Janaína sobre PL aprovado: “Ser contra o aborto será misoginia?”

A aprovação do Projeto de Lei 896/2023, que tipifica o crime de misoginia no Brasil, ocorrida na noite de terça-feira (24) no Senado Federal, reacendeu o debate sobre os limites da liberdade de expressão e a precisão da redação legislativa. A proposta, que prevê pena de até cinco anos de reclusão para quem for condenado por discurso misógino, foi alvo de críticas de parlamentares e juristas que apontam a subjetividade do texto como um ponto vulnerável, inclusive quanto à defesa do aborto.

A ex-deputada federal e advogada Janaína Paschoal foi uma das vozes a se manifestar contra a imprecisão da lei. Em suas redes sociais, ela citou um episódio recente na Câmara Municipal de São Paulo como exemplo do que considera o cerne do problema. “Hoje, na Tribuna da Câmara Municipal de São Paulo, uma Vereadora do PSOL disse que se fosse real a preocupação com as mulheres, os críticos de Érika Hilton defenderiam o aborto”, escreveu.

Paschoal relacionou a fala da vereadora ao novo projeto, questionando se sua posição contrária à interrupção voluntária da gravidez poderia ser enquadrada como misoginia.

“Com esse projeto impreciso, que acaba de ser aprovado no Senado, eu fico me perguntando se serei ‘acusada’ de misógina, por não apoiar a religião do aborto”, afirmou, relembrando que já foi alvo de críticas semelhantes no passado. “Lembro bem de ter sido chamada de ‘mulher machista’, quando fui ao STF, falar contra a legalização do aborto, na ADPF 442”, completou.

O Artigo que Gera Polêmica

Um dos trechos mais sensíveis do texto aprovado, frequentemente citado por opositores da proposta, é o artigo 3º, que define as formas de misoginia digital:

Art. 3º Constituem, entre outras, formas de misoginia digital:

I – discursos de ódio contra mulheres;

II – conteúdos que promovam masculinidade hostil, extremismos de gênero, ideologias que sustentem hostilidade sistemática contra mulheres;

III – conteúdos que estimulem ou naturalizem a submissão feminina, o controle masculino ou a dominação de mulheres;

IV – assédio, perseguição ou campanhas de desinformação direcionadas a mulheres.
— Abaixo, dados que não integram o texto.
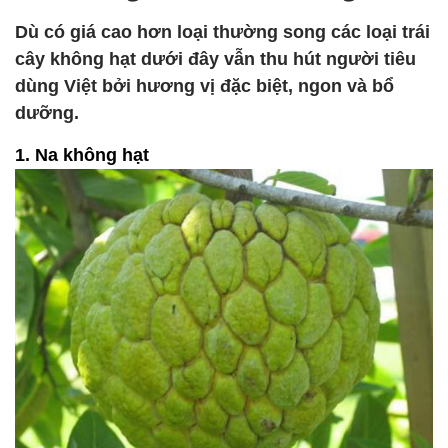
Dù có giá cao hơn loại thường song các loại trái
cây không hạt dưới đây vẫn thu hút người tiêu
dùng Việt bởi hương vị đặc biệt, ngon và bổ
dưỡng.
1. Na không hạt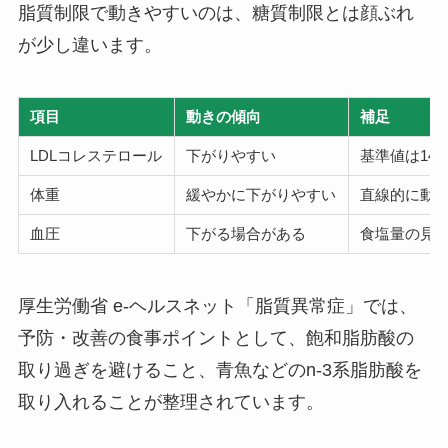
脂質制限で動きやすいのは、糖質制限とは顔ぶれ
が少し違います。
項目
動きの傾向
補足
LDLコレステロール
下がりやすい
基準値は140
体重
緩やかに下がりやすい
直線的に動
血圧
下がる場合がある
食塩量の見
厚生労働省 e-ヘルスネット「脂質異常症」では、
予防・改善の食事ポイントとして、飽和脂肪酸の
取り過ぎを避けること、青魚などのn-3系脂肪酸を
取り入れることが整理されています。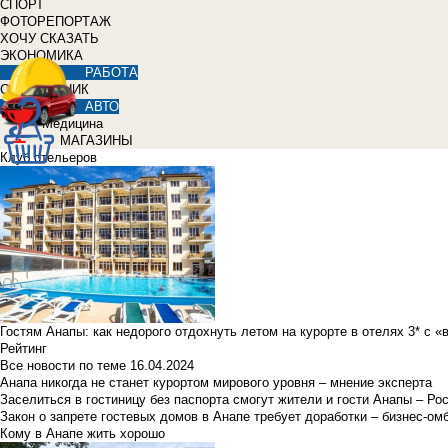
СПОРТ
ФОТОРЕПОРТАЖ
ХОЧУ СКАЗАТЬ
ЭКОНОМИКА
РАБОТА
СПРАВОЧНИК
АВТО
Медицина
МАГАЗИНЫ
Клуб отельеров
Гостям Анапы: как недорого отдохнуть летом на курорте в отелях 3* с 
Рейтинг
Все новости по теме
16.04.2024
Анапа никогда не станет курортом мирового уровня – мнение эксперта
Заселиться в гостиницу без паспорта смогут жители и гости Анапы – Ро
Закон о запрете гостевых домов в Анапе требует доработки – бизнес-о
Кому в Анапе жить хорошо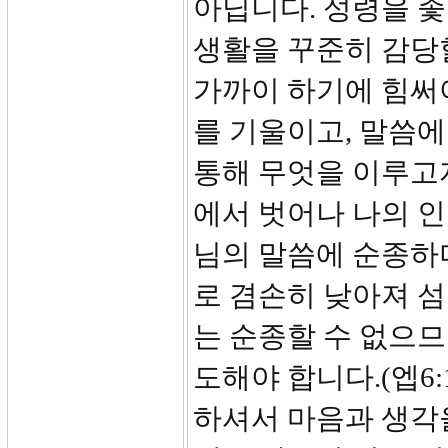
아닙니다. 성령을 좇
생활을 꾸준히 감당할
가까이 하기에 힘써야
를 기울이고, 말씀에
통해 무엇을 이루고
에서 벗어나 나의 인
님의 말씀에 순종하
로 겸손히 낮아져 섬
는 순종할 수 없으므
도해야 합니다.(엡6
하셔서 마음과 생각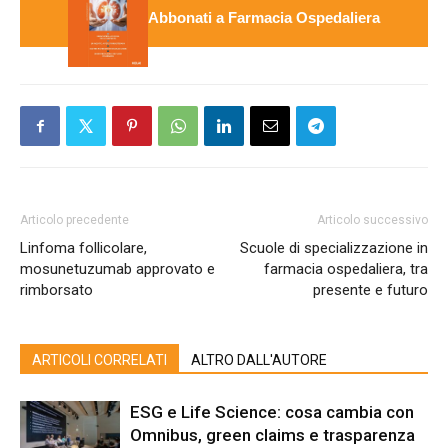
Abbonati a Farmacia Ospedaliera
Articolo precedente
Articolo successivo
Linfoma follicolare,
Scuole di specializzazione in
mosunetuzumab approvato e
farmacia ospedaliera, tra
rimborsato
presente e futuro
ARTICOLI CORRELATI
ALTRO DALL'AUTORE
ESG e Life Science: cosa cambia con
Omnibus, green claims e trasparenza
Para a deputada federal Júlia Zanatta (PL-SC), a imprecisão dos termos abre margem para interpretações que podem restringir liberdades fundamentais. Ela criticou o que chamou de “distanciamento das pautas conservadoras” por parte de representantes que apoiaram a medida e fez um alerta sobre a estratégia política da direita.

“Acho que a gente tem que chegar em um ponto muito sério do debate dentro da direita: nossos representantes vão continuar cedendo a todo projeto progressista por medo? Eu não vou compactuar e não vou ceder um milímetro para conforto de alguns”, declarou Zanatta, em referência aos parlamentares que votaram favoravelmente ao projeto.

Para ela, a aprovação da lei representa uma ameaça à liberdade de expressão e uma derrota para os princípios que deveriam nortear a oposição conservadora.